Analogue: Several collaborators appear on the EP and it made me curious about your approach there. Is it about who feels right on a track or is it set up beforehand that you just want to work with someone and see what happens?

Matt: I think it’s a combination of both. “Show Me Love” was definitely a feel thing. I already knew I wanted to make a song with OG Steveo and it was the one that felt the most right of the songs that I had. It’s also the oldest since I wrote that hook in the spring of 2020 and the verse in ’21 and then recorded it all sometime in ’22. Then we scrapped the song and then came back and decided to drop it anyway.

When we scrapped it, I went back to the drawing board with everything and I decided, ‘No, I want Stevo on the song. I can’t hear nobody else on it. I love the verse he put on it.’ It was really a feel thing with that one.

With “Something Good,” Senite and I had been talking about working together.

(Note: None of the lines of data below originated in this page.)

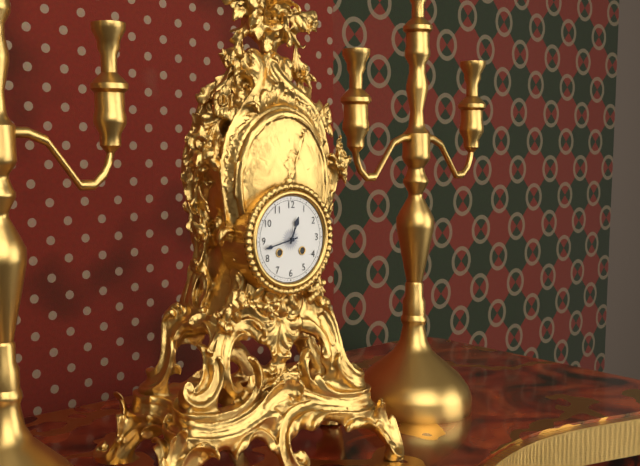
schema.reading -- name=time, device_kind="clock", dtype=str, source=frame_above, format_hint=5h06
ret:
12h43
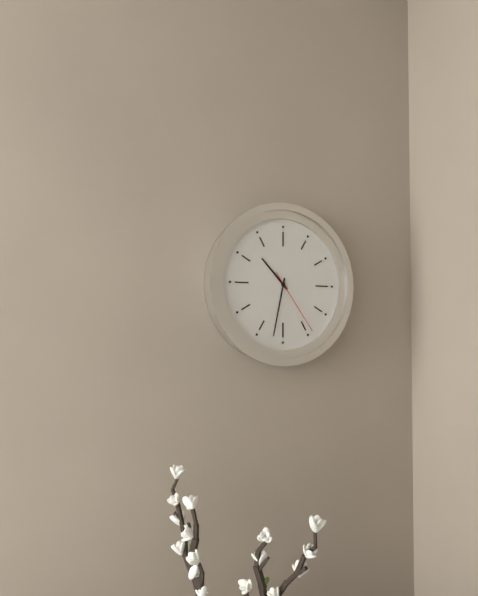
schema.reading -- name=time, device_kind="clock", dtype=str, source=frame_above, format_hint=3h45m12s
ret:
10h32m24s
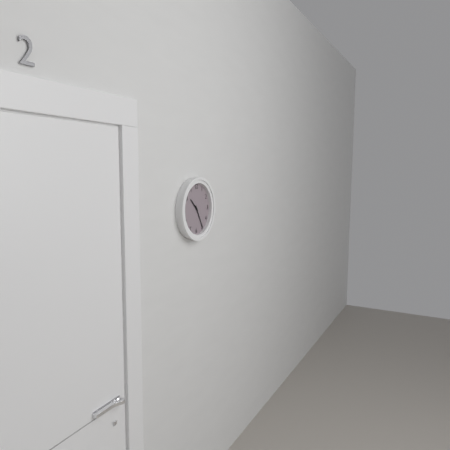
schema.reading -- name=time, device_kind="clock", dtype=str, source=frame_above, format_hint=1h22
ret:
10h25
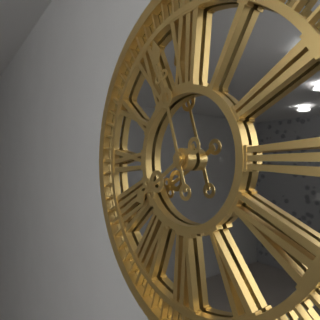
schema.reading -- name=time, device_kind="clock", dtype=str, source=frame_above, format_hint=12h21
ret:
7h57
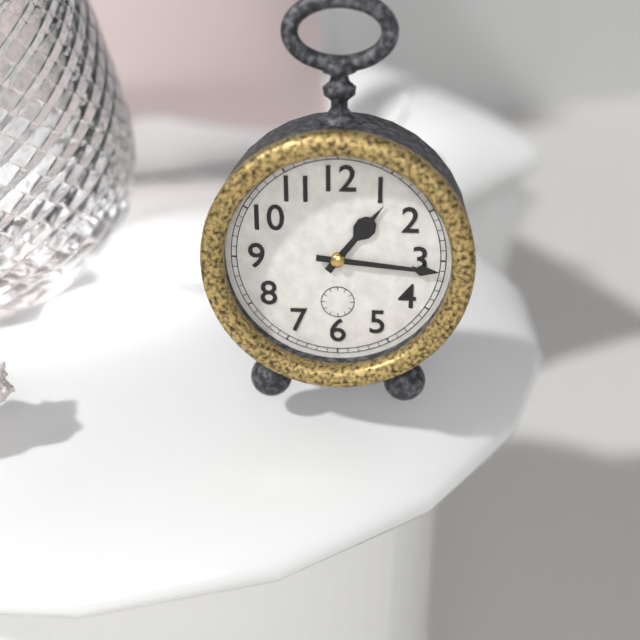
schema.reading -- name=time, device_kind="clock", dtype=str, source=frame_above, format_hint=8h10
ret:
1h16
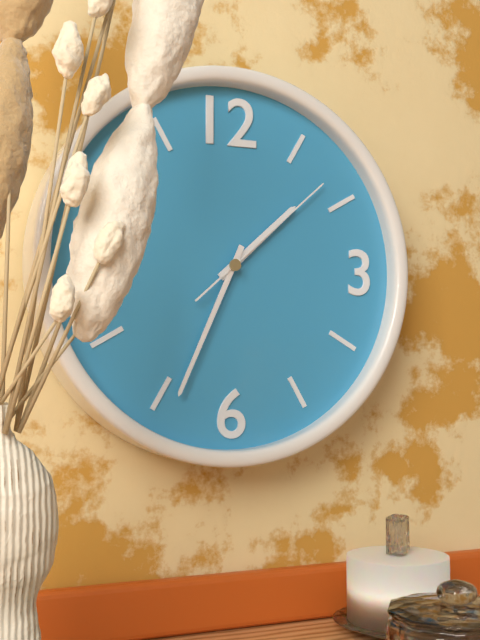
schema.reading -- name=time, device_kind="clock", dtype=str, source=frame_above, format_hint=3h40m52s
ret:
1h34m08s
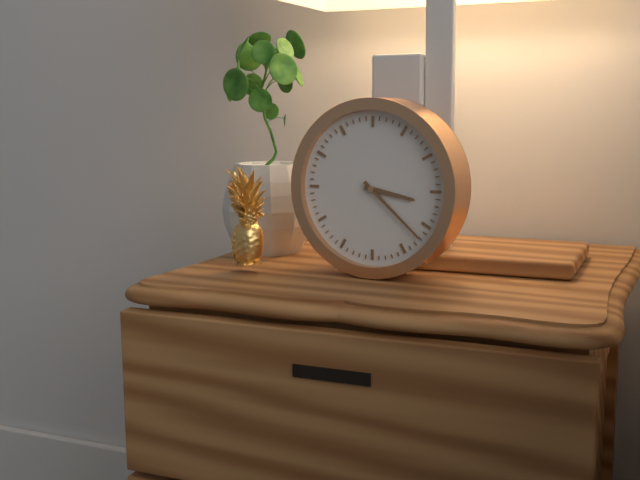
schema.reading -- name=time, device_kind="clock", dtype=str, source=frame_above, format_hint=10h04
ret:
3h22
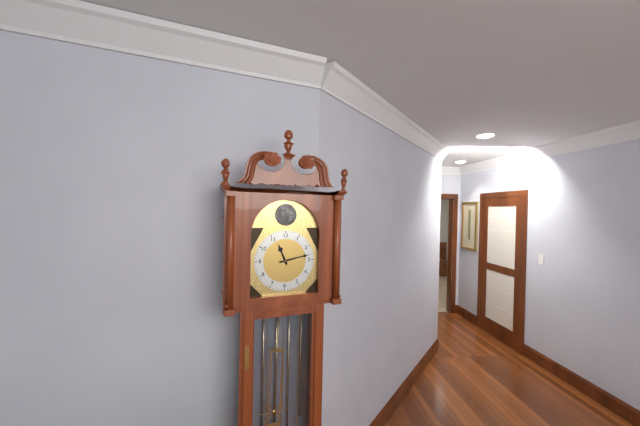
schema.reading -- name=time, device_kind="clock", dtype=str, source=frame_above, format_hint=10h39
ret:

We’re good friends in the music industry as well. And we’d been talking about trying to get a song in forever. I was like, ‘Let’s sit down and try to do this.’ We were already planning to do something and I’d written a verse to “Something Good” before any other piece of the song—my verse. We had a session and built it from there.

So it’s a combination. With OG Stevo, he sounded right on “Show Me Love” but I just wanted to work with “Senite” and “Something Good” is where that took place at.